11. A system for organizing images, the system comprising:

at least one computer-readable medium configured to store images; and

one or more processors configured to cause the system to

extract low-level features from a collection of images of an event, wherein the specified event includes one or more sub-events;

extract a high-level feature from one or more images based on the low-level features;

identify one or more sub-events corresponding to one or more images in the collection of images based on the high-level feature and a predetermined model of the event, wherein the predetermined model defines the one or more sub-events; and

label the one or more images based on the recognized corresponding sub-events.

12. The system of claim 11, wherein the predetermined model of the event describes one or more of a temporal order of sub-events and respective high-level features that are associated with the one or more sub-events.

13. The system of claim 12, wherein the respective high-level features that are associated with the one or more sub-events include one or more of location of an image, time an image was captured, people in an image, non-people objects in an image, and activities in an image.

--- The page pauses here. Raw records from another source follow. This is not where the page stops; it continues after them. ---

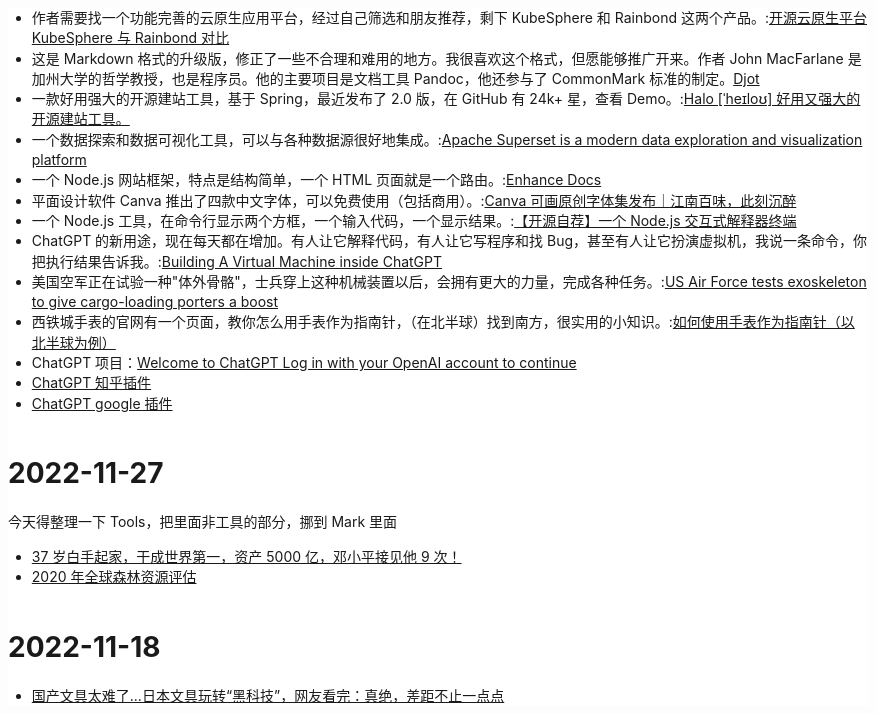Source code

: - 作者需要找一个功能完善的云原生应用平台，经过自己筛选和朋友推荐，剩下 KubeSphere 和 Rainbond 这两个产品。:[开源云原生平台 KubeSphere 与 Rainbond 对比](https://mp.weixin.qq.com/s/VIxJNlJHQu91T7ASXg7sAQ)
- 这是 Markdown 格式的升级版，修正了一些不合理和难用的地方。我很喜欢这个格式，但愿能够推广开来。作者 John MacFarlane 是加州大学的哲学教授，也是程序员。他的主要项目是文档工具 Pandoc，他还参与了 CommonMark 标准的制定。[Djot](https://djot.net/)
- 一款好用强大的开源建站工具，基于 Spring，最近发布了 2.0 版，在 GitHub 有 24k+ 星，查看 Demo。:[Halo [ˈheɪloʊ] 好用又强大的开源建站工具。](https://halo.run/)
- 一个数据探索和数据可视化工具，可以与各种数据源很好地集成。:[Apache Superset is a modern data exploration and visualization platform](https://superset.apache.org/)
- 一个 Node.js 网站框架，特点是结构简单，一个 HTML 页面就是一个路由。:[Enhance Docs](https://enhance.dev/docs/)
- 平面设计软件 Canva 推出了四款中文字体，可以免费使用（包括商用）。:[Canva 可画原创字体集发布｜江南百味，此刻沉醉](https://mp.weixin.qq.com/s/dDCQxLhxj3tciMWEW2JeqQ)
- 一个 Node.js 工具，在命令行显示两个方框，一个输入代码，一个显示结果。:[【开源自荐】一个 Node.js 交互式解释器终端](https://github.com/ruanyf/weekly/issues/2776)
- ChatGPT 的新用途，现在每天都在增加。有人让它解释代码，有人让它写程序和找 Bug，甚至有人让它扮演虚拟机，我说一条命令，你把执行结果告诉我。:[Building A Virtual Machine inside ChatGPT](https://www.engraved.blog/building-a-virtual-machine-inside/)
- 美国空军正在试验一种"体外骨骼"，士兵穿上这种机械装置以后，会拥有更大的力量，完成各种任务。:[US Air Force tests exoskeleton to give cargo-loading porters a boost](https://www.defensenews.com/air/2022/10/17/us-air-force-tests-exoskeleton-to-give-cargo-loading-porters-a-boost/)
- 西铁城手表的官网有一个页面，教你怎么用手表作为指南针，（在北半球）找到南方，很实用的小知识。:[如何使用手表作为指南针（以北半球为例）](https://www.citizenwatch-global.com/support/exterior/direction_sc.html)
- ChatGPT 项目：[Welcome to ChatGPT Log in with your OpenAI account to continue](https://chat.openai.com/auth/login)
- [ChatGPT 知乎插件](https://github.com/no13bus/chat-gpt-zhihu-extension)
- [ChatGPT google 插件](https://github.com/wong2/chat-gpt-google-extension)

# 2022-11-27

今天得整理一下 Tools，把里面非工具的部分，挪到 Mark 里面

- [37 岁白手起家，干成世界第一，资产 5000 亿，邓小平接见他 9 次！](https://mp.weixin.qq.com/s/wD1TeoqeDB9KLNHnTRWrnQ)
- [2020 年全球森林资源评估](https://www.fao.org/forest-resources-assessment/2020/zh)

# 2022-11-18

- [国产文具太难了...日本文具玩转“黑科技”，网友看完：真绝，差距不止一点点](https://mp.weixin.qq.com/s/itV_n0iIMD_k2Mal70DVyg)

14. The system of claim 11, wherein the system uses a Hidden Markov Model to recognize the one or more sub-events, wherein observed states correspond to high-level features and unobserved states correspond to the sub-events.

15. One or more computer-readable media storing instructions that, when executed by one or more computing devices, cause the one or more computing devices to perform operations comprising:

quantifying low-level features of images of a collection of images of an event;

quantifying one or more high-level features of the images based on the low-level features; and

associating images with respective sub-events based on the one or more high-level features of the images and a predetermined model of the event that defines the sub-events.

16. The one or more computer-readable media of claim 15, wherein the operations further comprise training the predetermined model of the event based on a training set of images that are labeled according to the sub-events.

17. The one or more computer-readable media of claim 15, wherein the operations further comprise modeling respective relationships between the low-level features and the sub-events, and wherein the images are associated with the respective sub-events based on the respective relationships between the low-level features and the sub-events.

18. The one or more computer-readable media of claim 15, wherein the operations further comprise selecting respective representative images for the sub-events.

19. The one or more computer-readable media of claim 15, wherein the operations further comprise locating example images of the respective sub-events.

20. The one or more computer-readable media of claim 15, wherein the operations further comprise generating a series of camera setting groups for an expected sub-event based on the example images, wherein each camera setting group includes one or more setting parameters that are different from the settings in the other camera setting groups.